Plato believes the idea of becoming, forever changing and in a state of flux is characterized by opinion and subjective belief and is molded from or shaped out of a sense of being. He also believes that being is characterized by reason, thought, ideas and considered the higher form of knowledge. I am going to go out on a limb. I am no scholar, but would it then be fair to state that you can’t possibly become someone different if you lack the knowledge of who you are at the core of your being?
When I began therapy in 2019, I created this illusion that I would find my true self. Upon reaching this destination everything in my life would make sense and the rest would be unicorns and rainbows. Every struggle I had faced, every trauma I had experienced, every good or bad decision I had made somehow explained, categorized, and forever a distant memory. Sunny skies would greet me on the way to living a life based on authenticity, truth, compassion, empathy. I would become…
Four years later, imagine my surprise, at how many days the skies ahead are menacing and threaten to erupt in a downpour, lightning and thunder coming from every direction. My initial reaction to the ever changing landscape was frankly….what the actual ____? Collectively I had spent weeks in therapy only to find myself falling on my face, inserting my opinionated foot into my mouth, or reducing those around me to tears or worse. It appears that all the therapy in the world couldn’t make me become anyone. I was fighting a battle against someone I didn’t know. That someone was me.

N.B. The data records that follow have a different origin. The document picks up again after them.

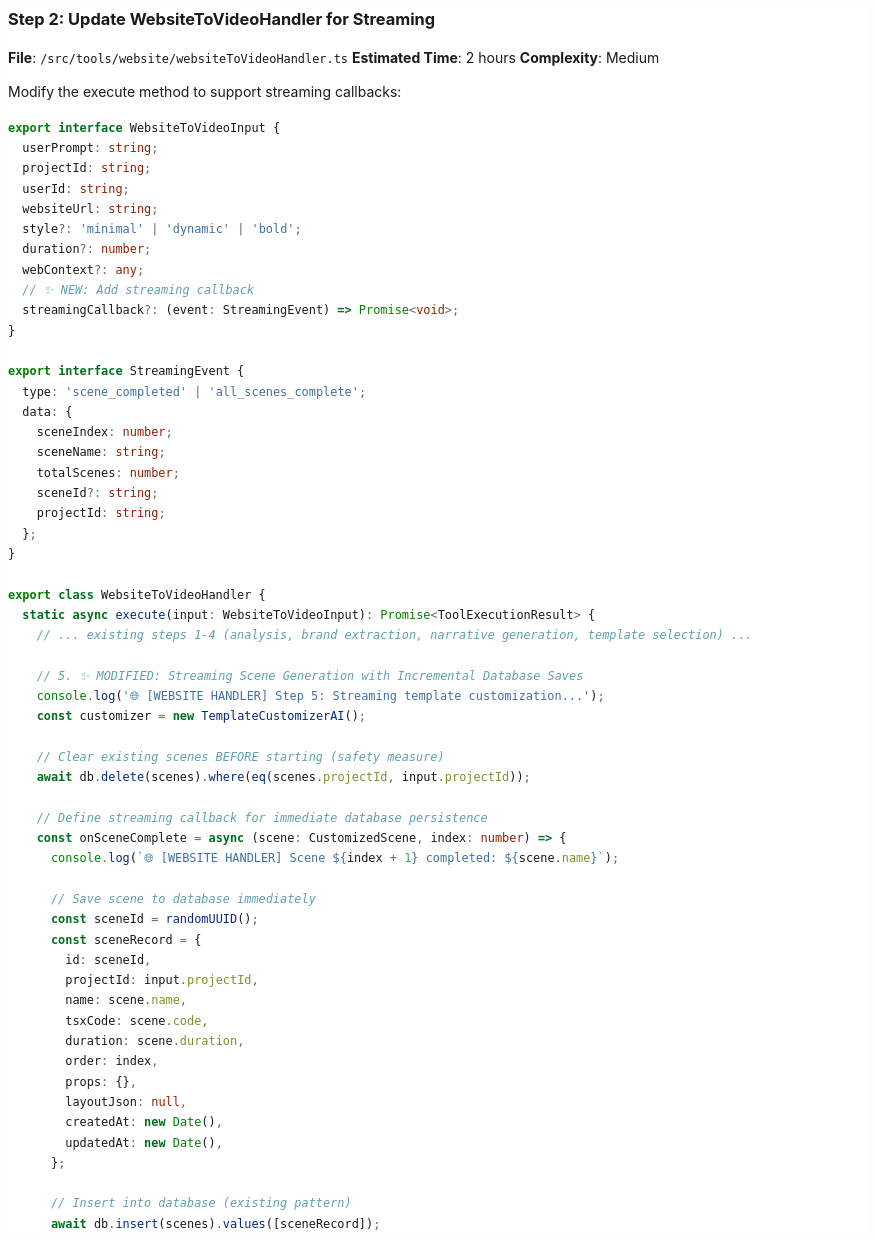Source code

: ### Step 2: Update WebsiteToVideoHandler for Streaming
**File**: `/src/tools/website/websiteToVideoHandler.ts`
**Estimated Time**: 2 hours
**Complexity**: Medium

Modify the execute method to support streaming callbacks:

```typescript
export interface WebsiteToVideoInput {
  userPrompt: string;
  projectId: string;
  userId: string;
  websiteUrl: string;
  style?: 'minimal' | 'dynamic' | 'bold';
  duration?: number;
  webContext?: any;
  // ✨ NEW: Add streaming callback
  streamingCallback?: (event: StreamingEvent) => Promise<void>;
}

export interface StreamingEvent {
  type: 'scene_completed' | 'all_scenes_complete';
  data: {
    sceneIndex: number;
    sceneName: string;
    totalScenes: number;
    sceneId?: string;
    projectId: string;
  };
}

export class WebsiteToVideoHandler {
  static async execute(input: WebsiteToVideoInput): Promise<ToolExecutionResult> {
    // ... existing steps 1-4 (analysis, brand extraction, narrative generation, template selection) ...
    
    // 5. ✨ MODIFIED: Streaming Scene Generation with Incremental Database Saves
    console.log('🌐 [WEBSITE HANDLER] Step 5: Streaming template customization...');
    const customizer = new TemplateCustomizerAI();
    
    // Clear existing scenes BEFORE starting (safety measure)
    await db.delete(scenes).where(eq(scenes.projectId, input.projectId));
    
    // Define streaming callback for immediate database persistence
    const onSceneComplete = async (scene: CustomizedScene, index: number) => {
      console.log(`🌐 [WEBSITE HANDLER] Scene ${index + 1} completed: ${scene.name}`);
      
      // Save scene to database immediately
      const sceneId = randomUUID();
      const sceneRecord = {
        id: sceneId,
        projectId: input.projectId,
        name: scene.name,
        tsxCode: scene.code,
        duration: scene.duration,
        order: index,
        props: {},
        layoutJson: null,
        createdAt: new Date(),
        updatedAt: new Date(),
      };
      
      // Insert into database (existing pattern)
      await db.insert(scenes).values([sceneRecord]);
```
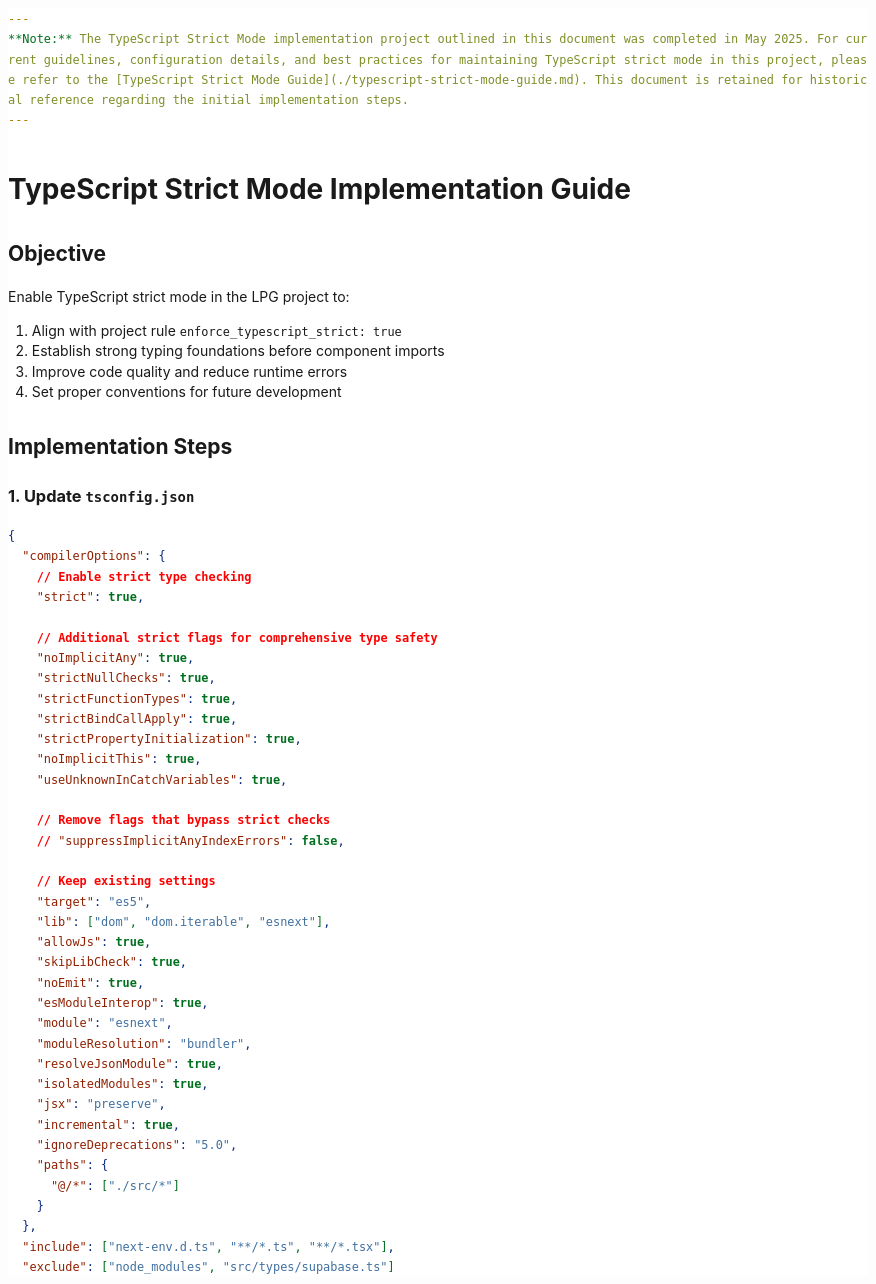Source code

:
 ```yaml
---
**Note:** The TypeScript Strict Mode implementation project outlined in this document was completed in May 2025. For current guidelines, configuration details, and best practices for maintaining TypeScript strict mode in this project, please refer to the [TypeScript Strict Mode Guide](./typescript-strict-mode-guide.md). This document is retained for historical reference regarding the initial implementation steps.
---
```


# TypeScript Strict Mode Implementation Guide

## Objective

Enable TypeScript strict mode in the LPG project to:
1. Align with project rule `enforce_typescript_strict: true`
2. Establish strong typing foundations before component imports
3. Improve code quality and reduce runtime errors
4. Set proper conventions for future development

## Implementation Steps

### 1. Update `tsconfig.json`

```json
{
  "compilerOptions": {
    // Enable strict type checking
    "strict": true,
    
    // Additional strict flags for comprehensive type safety
    "noImplicitAny": true,
    "strictNullChecks": true,
    "strictFunctionTypes": true,
    "strictBindCallApply": true,
    "strictPropertyInitialization": true,
    "noImplicitThis": true,
    "useUnknownInCatchVariables": true,
    
    // Remove flags that bypass strict checks
    // "suppressImplicitAnyIndexErrors": false,
    
    // Keep existing settings
    "target": "es5",
    "lib": ["dom", "dom.iterable", "esnext"],
    "allowJs": true,
    "skipLibCheck": true,
    "noEmit": true,
    "esModuleInterop": true,
    "module": "esnext",
    "moduleResolution": "bundler",
    "resolveJsonModule": true,
    "isolatedModules": true,
    "jsx": "preserve",
    "incremental": true,
    "ignoreDeprecations": "5.0",
    "paths": {
      "@/*": ["./src/*"]
    }
  },
  "include": ["next-env.d.ts", "**/*.ts", "**/*.tsx"],
  "exclude": ["node_modules", "src/types/supabase.ts"]
```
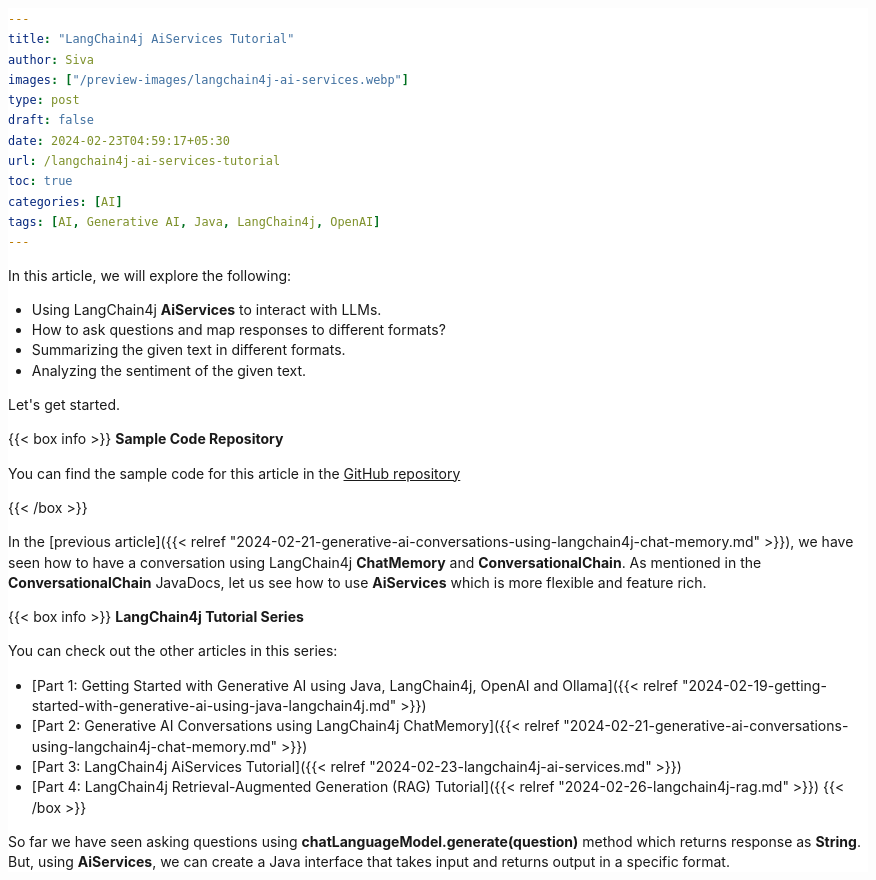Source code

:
 ```yaml
---
title: "LangChain4j AiServices Tutorial"
author: Siva
images: ["/preview-images/langchain4j-ai-services.webp"]
type: post
draft: false
date: 2024-02-23T04:59:17+05:30
url: /langchain4j-ai-services-tutorial
toc: true
categories: [AI]
tags: [AI, Generative AI, Java, LangChain4j, OpenAI]
---
```

In this article, we will explore the following:

* Using LangChain4j **AiServices** to interact with LLMs.
* How to ask questions and map responses to different formats?
* Summarizing the given text in different formats.
* Analyzing the sentiment of the given text.

Let's get started.




{{< box info >}}
**Sample Code Repository**

You can find the sample code for this article in the [GitHub repository](https://github.com/sivaprasadreddy/langchain4j-demos)

{{< /box >}}

In the [previous article]({{< relref "2024-02-21-generative-ai-conversations-using-langchain4j-chat-memory.md" >}}), 
we have seen how to have a conversation using LangChain4j **ChatMemory** and **ConversationalChain**.
As mentioned in the **ConversationalChain** JavaDocs, let us see how to use **AiServices** which is more flexible and feature rich.

{{< box info >}}
**LangChain4j Tutorial Series**

You can check out the other articles in this series:

* [Part 1: Getting Started with Generative AI using Java, LangChain4j, OpenAI and Ollama]({{< relref "2024-02-19-getting-started-with-generative-ai-using-java-langchain4j.md" >}})
* [Part 2: Generative AI Conversations using LangChain4j ChatMemory]({{< relref "2024-02-21-generative-ai-conversations-using-langchain4j-chat-memory.md" >}})
* [Part 3: LangChain4j AiServices Tutorial]({{< relref "2024-02-23-langchain4j-ai-services.md" >}})
* [Part 4: LangChain4j Retrieval-Augmented Generation (RAG) Tutorial]({{< relref "2024-02-26-langchain4j-rag.md" >}})
{{< /box >}}

So far we have seen asking questions using **chatLanguageModel.generate(question)** method which returns response as **String**.
But, using **AiServices**, we can create a Java interface that takes input and returns output in a specific format.


[About Siva in JSON Format]: {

I believed my state of being was wrapped up in tangible titles. I am a daughter, sister, aunt, friend, mother, grandmother, co-worker, wife, confidant, lover, and the list could go on and on. For some I am a source of pain for others a source of joy. I am a carefully curated list of descriptions. I am intelligent, funny, sarcastic, biting. A raging dichotomy of painfully honest and even more painfully dishonest, patient and impatient, cruel and kind, rigid and soft, emotional and logical, loving and cold.
All of these colorful titles and descriptions don’t accurately unveil the core of my being. Funny enough as I watched Guardians of the Galaxy Volume 3 with my incredible 16-year-old son this weekend, I realized that there is a reason that Groot has always been my favorite character. His eloquently spoken answer for all things, “I am Groot” always being interpreted by those around him, those who love him, exactly the way it was meant to be heard. Spoiler alert – at the end; Groot very plainly states “I love you guys!” in English. It hit me that in the end, we finally understood what his friends already knew, that Groot was in fact, love. It was then that I understood that the essence of every single human is love. We are love. Our being is love. Regardless of what happened after we took our first breath; trauma, good or bad parenting, illnesses, losses, injuries – we started out as love. Marianne Williamson sums this up in her book Return to Love with this statement, “We aren’t bodies at all; who we are is the love inside of us, and it is that love alone that determines our value.”
You can become and are becoming a host of things throughout the time gifted to you in this life. Instead of focusing on that next job, relationship, being a parent, a grandparent, a partner – reach deep, to your very core, and be love. Imagine! Wouldn’t that be breathtaking?